Dataset entries:

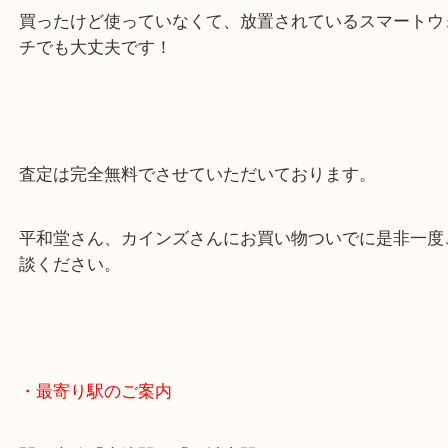
前のモデルでも、古いモデルでも、お買取りいたし
買ったけど使っていなくて、放置されているスマー
チでも大丈夫です！
査定は完全無料でさせていただいております。
平和堂さん、カインズさんにお買い物ついでに是非
談ください。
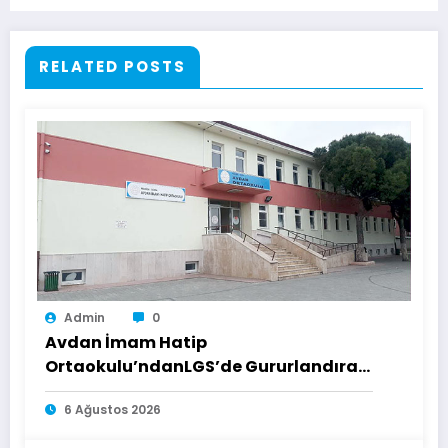
RELATED POSTS
Admin
0
Avdan İmam Hatip
Ortaokulu’ndanLGS’de Gururlandıran
Başarı
6 Ağustos 2026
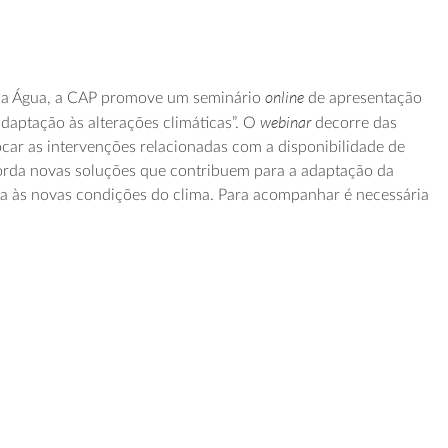
online
da Água, a CAP promove um seminário
de apresentação
webinar
daptação às alterações climáticas”. O
decorre das
car as intervenções relacionadas com a disponibilidade de
borda novas soluções que contribuem para a adaptação da
esta às novas condições do clima. Para acompanhar é necessária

WORK REQUIRED ->
Word for word, write out each of the records, but not the pictures.

OUTPUT ->
前のモデルでも、古いモデルでも、お買取りいたし
買ったけど使っていなくて、放置されているスマー
チでも大丈夫です！
査定は完全無料でさせていただいております。
平和堂さん、カインズさんにお買い物ついでに是非
談ください。
RELATED POSTS
Admin
0
Avdan İmam Hatip
Ortaokulu’ndanLGS’de Gururlandıran
Başarı
6 Ağustos 2026
online
da Água, a CAP promove um seminário
de apresentação
webinar
daptação às alterações climáticas”. O
decorre das
car as intervenções relacionadas com a disponibilidade de
borda novas soluções que contribuem para a adaptação da
esta às novas condições do clima. Para acompanhar é necessária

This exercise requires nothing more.